Exercise brief. With the line containing "M<sup>−1</sup> = <sup>t</sup>L A L" as the start and the line containing "[titsA] Lemma 8.4." as the end, transcribe that span of the entries below exactly, including both.

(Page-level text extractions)
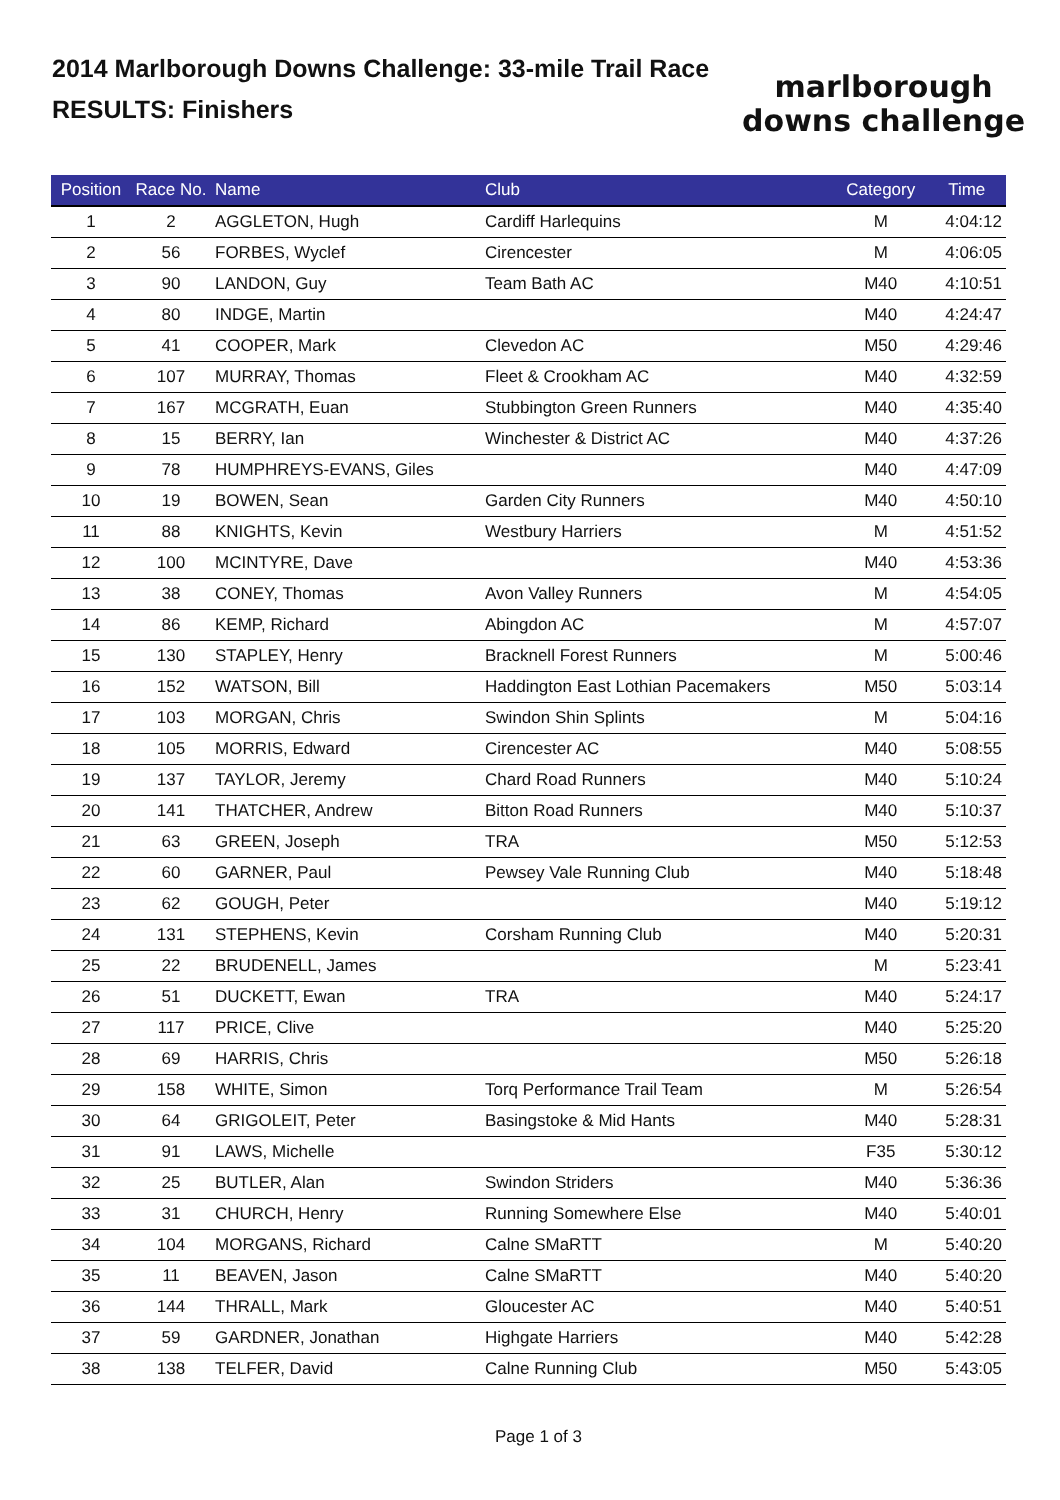2014 Marlborough Downs Challenge: 33-mile Trail Race
RESULTS: Finishers
marlborough
downs challenge
| Position | Race No. | Name | Club | Category | Time |
| --- | --- | --- | --- | --- | --- |
| 1 | 2 | AGGLETON, Hugh | Cardiff Harlequins | M | 4:04:12 |
| 2 | 56 | FORBES, Wyclef | Cirencester | M | 4:06:05 |
| 3 | 90 | LANDON, Guy | Team Bath AC | M40 | 4:10:51 |
| 4 | 80 | INDGE, Martin | | M40 | 4:24:47 |
| 5 | 41 | COOPER, Mark | Clevedon AC | M50 | 4:29:46 |
| 6 | 107 | MURRAY, Thomas | Fleet & Crookham AC | M40 | 4:32:59 |
| 7 | 167 | MCGRATH, Euan | Stubbington Green Runners | M40 | 4:35:40 |
| 8 | 15 | BERRY, Ian | Winchester & District AC | M40 | 4:37:26 |
| 9 | 78 | HUMPHREYS-EVANS, Giles | | M40 | 4:47:09 |
| 10 | 19 | BOWEN, Sean | Garden City Runners | M40 | 4:50:10 |
| 11 | 88 | KNIGHTS, Kevin | Westbury Harriers | M | 4:51:52 |
| 12 | 100 | MCINTYRE, Dave | | M40 | 4:53:36 |
| 13 | 38 | CONEY, Thomas | Avon Valley Runners | M | 4:54:05 |
| 14 | 86 | KEMP, Richard | Abingdon AC | M | 4:57:07 |
| 15 | 130 | STAPLEY, Henry | Bracknell Forest Runners | M | 5:00:46 |
| 16 | 152 | WATSON, Bill | Haddington East Lothian Pacemakers | M50 | 5:03:14 |
| 17 | 103 | MORGAN, Chris | Swindon Shin Splints | M | 5:04:16 |
| 18 | 105 | MORRIS, Edward | Cirencester AC | M40 | 5:08:55 |
| 19 | 137 | TAYLOR, Jeremy | Chard Road Runners | M40 | 5:10:24 |
| 20 | 141 | THATCHER, Andrew | Bitton Road Runners | M40 | 5:10:37 |
| 21 | 63 | GREEN, Joseph | TRA | M50 | 5:12:53 |
| 22 | 60 | GARNER, Paul | Pewsey Vale Running Club | M40 | 5:18:48 |
| 23 | 62 | GOUGH, Peter | | M40 | 5:19:12 |
| 24 | 131 | STEPHENS, Kevin | Corsham Running Club | M40 | 5:20:31 |
| 25 | 22 | BRUDENELL, James | | M | 5:23:41 |
| 26 | 51 | DUCKETT, Ewan | TRA | M40 | 5:24:17 |
| 27 | 117 | PRICE, Clive | | M40 | 5:25:20 |
| 28 | 69 | HARRIS, Chris | | M50 | 5:26:18 |
| 29 | 158 | WHITE, Simon | Torq Performance Trail Team | M | 5:26:54 |
| 30 | 64 | GRIGOLEIT, Peter | Basingstoke & Mid Hants | M40 | 5:28:31 |
| 31 | 91 | LAWS, Michelle | | F35 | 5:30:12 |
| 32 | 25 | BUTLER, Alan | Swindon Striders | M40 | 5:36:36 |
| 33 | 31 | CHURCH, Henry | Running Somewhere Else | M40 | 5:40:01 |
| 34 | 104 | MORGANS, Richard | Calne SMaRTT | M | 5:40:20 |
| 35 | 11 | BEAVEN, Jason | Calne SMaRTT | M40 | 5:40:20 |
| 36 | 144 | THRALL, Mark | Gloucester AC | M40 | 5:40:51 |
| 37 | 59 | GARDNER, Jonathan | Highgate Harriers | M40 | 5:42:28 |
| 38 | 138 | TELFER, David | Calne Running Club | M50 | 5:43:05 |
Page 1 of 3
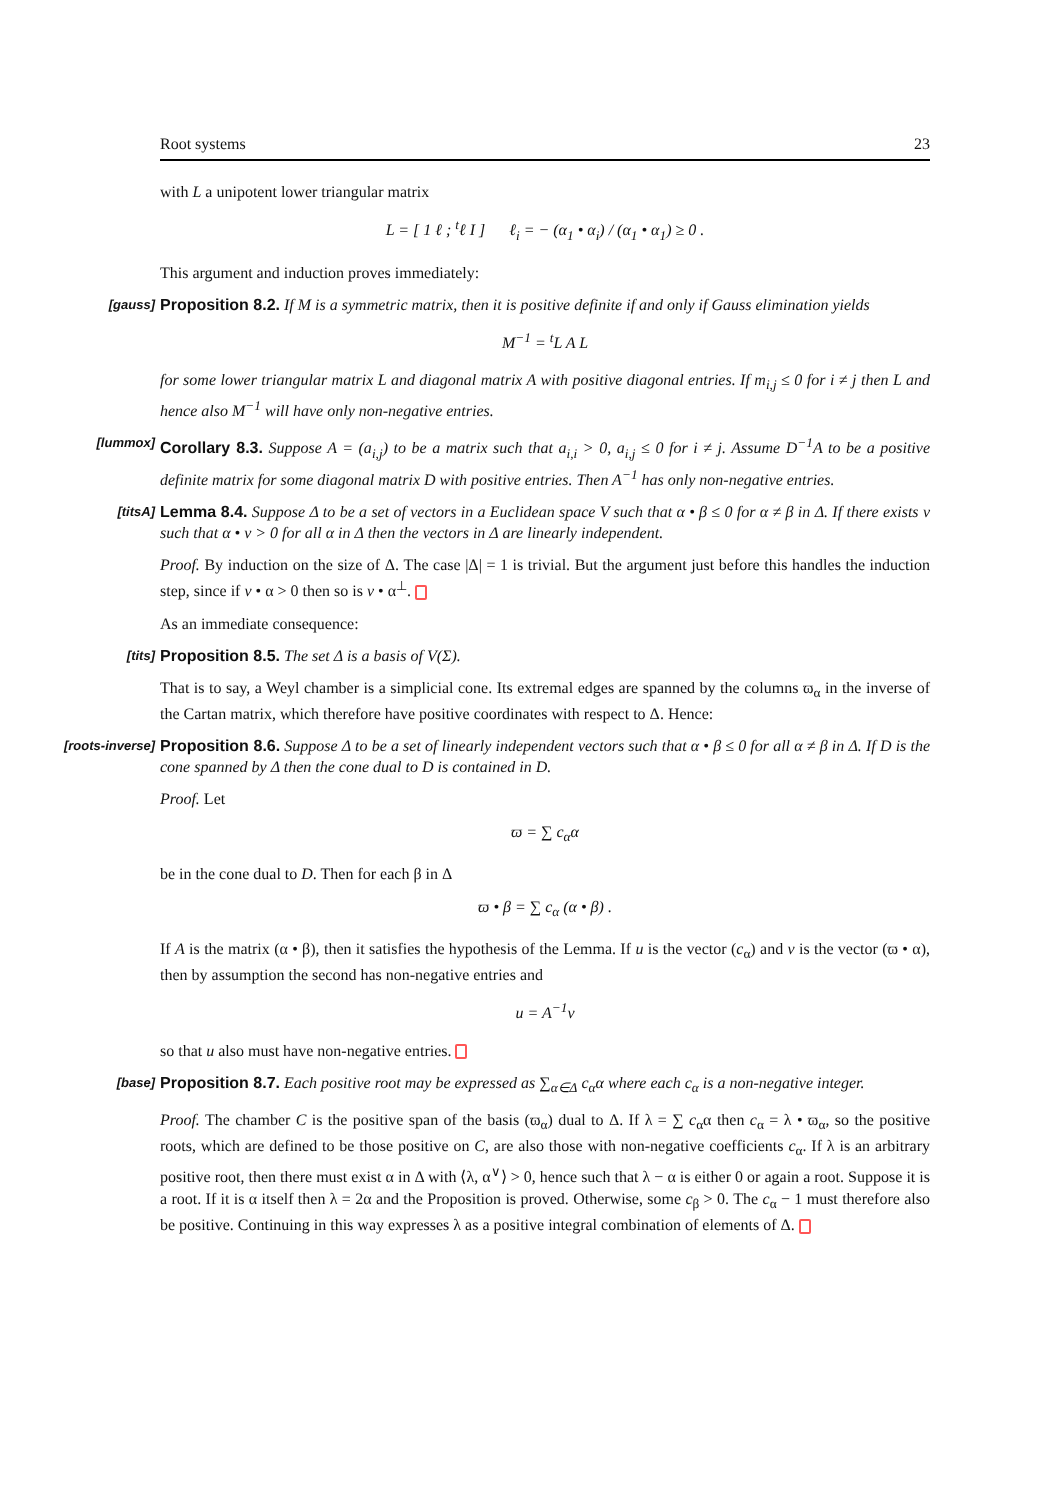Root systems 23
with L a unipotent lower triangular matrix
L = [ 1 ℓ ; <sup>t</sup>ℓ I ] ℓ<sub>i</sub> = − (α<sub>1</sub> • α<sub>i</sub>) / (α<sub>1</sub> • α<sub>1</sub>) ≥ 0 .
This argument and induction proves immediately:
[gauss] Proposition 8.2. If M is a symmetric matrix, then it is positive definite if and only if Gauss elimination yields
M<sup>−1</sup> = <sup>t</sup>L A L
for some lower triangular matrix L and diagonal matrix A with positive diagonal entries. If m<sub>i,j</sub> ≤ 0 for i ≠ j then L and hence also M<sup>−1</sup> will have only non-negative entries.
[lummox] Corollary 8.3. Suppose A = (a<sub>i,j</sub>) to be a matrix such that a<sub>i,i</sub> > 0, a<sub>i,j</sub> ≤ 0 for i ≠ j. Assume D<sup>−1</sup>A to be a positive definite matrix for some diagonal matrix D with positive entries. Then A<sup>−1</sup> has only non-negative entries.
[titsA] Lemma 8.4. Suppose Δ to be a set of vectors in a Euclidean space V such that α • β ≤ 0 for α ≠ β in Δ. If there exists v such that α • v > 0 for all α in Δ then the vectors in Δ are linearly independent.
Proof. By induction on the size of Δ. The case |Δ| = 1 is trivial. But the argument just before this handles the induction step, since if v • α > 0 then so is v • α<sup>⊥</sup>.
As an immediate consequence:
[tits] Proposition 8.5. The set Δ is a basis of V(Σ).
That is to say, a Weyl chamber is a simplicial cone. Its extremal edges are spanned by the columns ϖ<sub>α</sub> in the inverse of the Cartan matrix, which therefore have positive coordinates with respect to Δ. Hence:
[roots-inverse] Proposition 8.6. Suppose Δ to be a set of linearly independent vectors such that α • β ≤ 0 for all α ≠ β in Δ. If D is the cone spanned by Δ then the cone dual to D is contained in D.
Proof. Let
ϖ = ∑ c<sub>α</sub>α
be in the cone dual to D. Then for each β in Δ
ϖ • β = ∑ c<sub>α</sub> (α • β) .
If A is the matrix (α • β), then it satisfies the hypothesis of the Lemma. If u is the vector (c<sub>α</sub>) and v is the vector (ϖ • α), then by assumption the second has non-negative entries and
u = A<sup>−1</sup>v
so that u also must have non-negative entries.
[base] Proposition 8.7. Each positive root may be expressed as ∑<sub>α∈Δ</sub> c<sub>α</sub>α where each c<sub>α</sub> is a non-negative integer.
Proof. The chamber C is the positive span of the basis (ϖ<sub>α</sub>) dual to Δ. If λ = ∑ c<sub>α</sub>α then c<sub>α</sub> = λ • ϖ<sub>α</sub>, so the positive roots, which are defined to be those positive on C, are also those with non-negative coefficients c<sub>α</sub>. If λ is an arbitrary positive root, then there must exist α in Δ with ⟨λ, α<sup>∨</sup>⟩ > 0, hence such that λ − α is either 0 or again a root. Suppose it is a root. If it is α itself then λ = 2α and the Proposition is proved. Otherwise, some c<sub>β</sub> > 0. The c<sub>α</sub> − 1 must therefore also be positive. Continuing in this way expresses λ as a positive integral combination of elements of Δ.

Problem solution.
M<sup>−1</sup> = <sup>t</sup>L A L
for some lower triangular matrix L and diagonal matrix A with positive diagonal entries. If m<sub>i,j</sub> ≤ 0 for i ≠ j then L and hence also M<sup>−1</sup> will have only non-negative entries.
[lummox] Corollary 8.3. Suppose A = (a<sub>i,j</sub>) to be a matrix such that a<sub>i,i</sub> > 0, a<sub>i,j</sub> ≤ 0 for i ≠ j. Assume D<sup>−1</sup>A to be a positive definite matrix for some diagonal matrix D with positive entries. Then A<sup>−1</sup> has only non-negative entries.
[titsA] Lemma 8.4. Suppose Δ to be a set of vectors in a Euclidean space V such that α • β ≤ 0 for α ≠ β in Δ. If there exists v such that α • v > 0 for all α in Δ then the vectors in Δ are linearly independent.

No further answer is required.